▶ 引用文
┌──
なお、回転角θに基づいて従来法で算出される回転速度ωに関する問題については後述する。
【0022】
パルス変換部207は、回転角推定部206から出力されたモータ40の回転角θの信号波形をパルス化する。具体的には、図3(a)、(b)に示された回転角θの信号波形をパルス化し、図3(c)に示されたパルス波形Pに変換する。パルス化の方法としては、図3(a)、(b)における回転角θのゼロクロス点を基準としており、回転角θが−πから0までの範囲では−1とし、回転角θが0からπまでの範囲では+1としている。ここでは、二値として−1および+1を用いたが、その他の二値であってもよい。
このように変換された図3(c)に示すパルス波形Pは、周期Tを有している。この周期Tは、パルス変換前の信号波形である図3(a)、(b)に示された回転角θの信号波形の周期でもある。しかし、パルス化することで信号波形のエッジを捉えやすくなり、その結果、周期Tが求めやすくなる。なお、周期Tは、電気角で表された場合の周期である。
【0023】
速度算出部208は、パルス変換部207が出力したパルス信号波形Pの周期Tをもとに、図3(d)に示された回転速度ωを求める。回転速度ωは、周期Tの逆数にすることで求められる。後述する従来法と異なり、本発明では回転速度ωが安定している。
なお、パルス変換部207と速度算出部208は速度演算部を構成する。
【0024】
ローパスフィルタ209は、速度算出部208が出力した回転速度ωの高周波ノイズを除去し、回転速度ω’を出力する。後述するように、従来法での回転速度ωは時間変動が生じるため、適切なローパスフィルタを設定するのが難しいが、本発明では回転速度ωが安定しているため、適切なローパスフィルタを容易に設定できる。
└──
コレクションから抜粋した項目
┌──
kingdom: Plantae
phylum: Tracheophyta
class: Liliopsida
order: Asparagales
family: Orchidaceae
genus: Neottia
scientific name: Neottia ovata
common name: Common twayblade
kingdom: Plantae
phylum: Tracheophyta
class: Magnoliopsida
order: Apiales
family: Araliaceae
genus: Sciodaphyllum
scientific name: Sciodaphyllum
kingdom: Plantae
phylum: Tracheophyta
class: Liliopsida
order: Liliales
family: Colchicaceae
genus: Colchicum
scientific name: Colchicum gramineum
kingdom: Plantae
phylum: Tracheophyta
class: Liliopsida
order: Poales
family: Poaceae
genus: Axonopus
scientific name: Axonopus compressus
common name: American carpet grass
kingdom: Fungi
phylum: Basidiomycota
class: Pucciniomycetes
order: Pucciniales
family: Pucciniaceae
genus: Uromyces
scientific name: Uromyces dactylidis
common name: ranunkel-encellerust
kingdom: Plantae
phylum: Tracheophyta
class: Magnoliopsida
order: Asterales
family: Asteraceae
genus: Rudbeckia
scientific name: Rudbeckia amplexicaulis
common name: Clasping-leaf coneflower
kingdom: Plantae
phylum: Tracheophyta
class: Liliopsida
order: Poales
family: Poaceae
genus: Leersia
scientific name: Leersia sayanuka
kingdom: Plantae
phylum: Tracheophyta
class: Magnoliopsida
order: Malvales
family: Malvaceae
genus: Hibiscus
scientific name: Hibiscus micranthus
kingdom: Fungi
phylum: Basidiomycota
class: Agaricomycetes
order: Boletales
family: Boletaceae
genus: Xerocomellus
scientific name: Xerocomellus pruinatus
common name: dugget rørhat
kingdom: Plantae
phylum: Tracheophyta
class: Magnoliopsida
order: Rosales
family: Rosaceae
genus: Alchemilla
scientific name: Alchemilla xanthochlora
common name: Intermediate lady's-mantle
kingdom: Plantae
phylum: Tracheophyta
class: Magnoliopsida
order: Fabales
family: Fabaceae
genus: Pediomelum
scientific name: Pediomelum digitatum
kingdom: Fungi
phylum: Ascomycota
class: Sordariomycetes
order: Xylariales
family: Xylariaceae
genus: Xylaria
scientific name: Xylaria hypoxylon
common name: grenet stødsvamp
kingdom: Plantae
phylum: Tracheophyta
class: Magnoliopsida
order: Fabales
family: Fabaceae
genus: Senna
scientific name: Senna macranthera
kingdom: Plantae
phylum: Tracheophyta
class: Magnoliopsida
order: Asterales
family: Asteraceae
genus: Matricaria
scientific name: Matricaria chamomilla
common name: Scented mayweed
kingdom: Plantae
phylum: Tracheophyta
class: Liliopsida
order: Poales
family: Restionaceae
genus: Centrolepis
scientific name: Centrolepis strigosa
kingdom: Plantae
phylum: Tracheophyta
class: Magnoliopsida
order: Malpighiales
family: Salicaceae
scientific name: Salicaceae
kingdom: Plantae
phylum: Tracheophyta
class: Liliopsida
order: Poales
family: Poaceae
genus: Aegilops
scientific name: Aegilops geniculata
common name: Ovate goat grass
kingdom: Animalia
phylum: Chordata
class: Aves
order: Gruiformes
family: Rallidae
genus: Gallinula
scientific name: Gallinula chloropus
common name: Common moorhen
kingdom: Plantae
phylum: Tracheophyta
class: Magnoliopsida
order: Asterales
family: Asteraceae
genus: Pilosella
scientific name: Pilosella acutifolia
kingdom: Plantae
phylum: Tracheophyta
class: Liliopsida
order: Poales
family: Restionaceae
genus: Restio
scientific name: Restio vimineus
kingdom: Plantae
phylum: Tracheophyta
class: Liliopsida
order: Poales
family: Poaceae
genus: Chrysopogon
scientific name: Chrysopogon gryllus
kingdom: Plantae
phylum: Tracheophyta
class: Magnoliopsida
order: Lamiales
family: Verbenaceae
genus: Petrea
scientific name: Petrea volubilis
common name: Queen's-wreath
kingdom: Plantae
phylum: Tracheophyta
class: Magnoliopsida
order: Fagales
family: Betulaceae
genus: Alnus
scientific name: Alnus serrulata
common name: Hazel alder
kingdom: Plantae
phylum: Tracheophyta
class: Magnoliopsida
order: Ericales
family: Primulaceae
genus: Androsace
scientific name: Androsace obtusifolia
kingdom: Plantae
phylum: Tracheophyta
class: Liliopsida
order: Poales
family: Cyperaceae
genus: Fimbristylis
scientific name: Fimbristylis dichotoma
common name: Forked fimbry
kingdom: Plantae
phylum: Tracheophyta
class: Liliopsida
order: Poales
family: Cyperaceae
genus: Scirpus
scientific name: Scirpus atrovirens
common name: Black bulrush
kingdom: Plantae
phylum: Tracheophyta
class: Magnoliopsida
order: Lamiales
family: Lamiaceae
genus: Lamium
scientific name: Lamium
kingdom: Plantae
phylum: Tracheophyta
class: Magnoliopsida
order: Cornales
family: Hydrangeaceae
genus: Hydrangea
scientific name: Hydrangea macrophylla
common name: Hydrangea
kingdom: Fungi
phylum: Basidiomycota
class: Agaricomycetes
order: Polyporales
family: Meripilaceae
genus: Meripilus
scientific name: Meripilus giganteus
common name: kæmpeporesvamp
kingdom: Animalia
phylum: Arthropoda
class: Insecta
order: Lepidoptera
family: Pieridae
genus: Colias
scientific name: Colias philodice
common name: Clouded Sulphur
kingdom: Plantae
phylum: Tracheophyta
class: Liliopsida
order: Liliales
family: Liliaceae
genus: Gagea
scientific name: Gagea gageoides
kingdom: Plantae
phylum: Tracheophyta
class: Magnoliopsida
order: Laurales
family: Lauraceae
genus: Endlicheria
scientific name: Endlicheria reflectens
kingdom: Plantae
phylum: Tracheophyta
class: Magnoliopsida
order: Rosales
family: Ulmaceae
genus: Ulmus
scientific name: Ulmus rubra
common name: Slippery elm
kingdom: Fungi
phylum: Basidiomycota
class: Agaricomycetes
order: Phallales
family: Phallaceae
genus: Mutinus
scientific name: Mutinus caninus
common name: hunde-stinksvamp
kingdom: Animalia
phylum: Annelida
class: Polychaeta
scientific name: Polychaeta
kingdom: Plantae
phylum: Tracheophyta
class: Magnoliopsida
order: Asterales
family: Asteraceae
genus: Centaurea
└──
▶ 作業内容
(A) 引用文のうち、「このように変換された図3(c」を含む箇所から始めて「で表された場合の周期である。」の後で止め、その範囲を一字も変えずに出力しなさい。
(B) 引用文によると、回転速度ωは周期Tをどうすることで求められるかを答えなさい。
これらの項目は引用文とは関係がない。

▶ 解答
(A)
このように変換された図3(c)に示すパルス波形Pは、周期Tを有している。この周期Tは、パルス変換前の信号波形である図3(a)、(b)に示された回転角θの信号波形の周期でもある。しかし、パルス化することで信号波形のエッジを捉えやすくなり、その結果、周期Tが求めやすくなる。なお、周期Tは、電気角で表された場合の周期である。

(B) 周期Tの逆数にすることで求められる。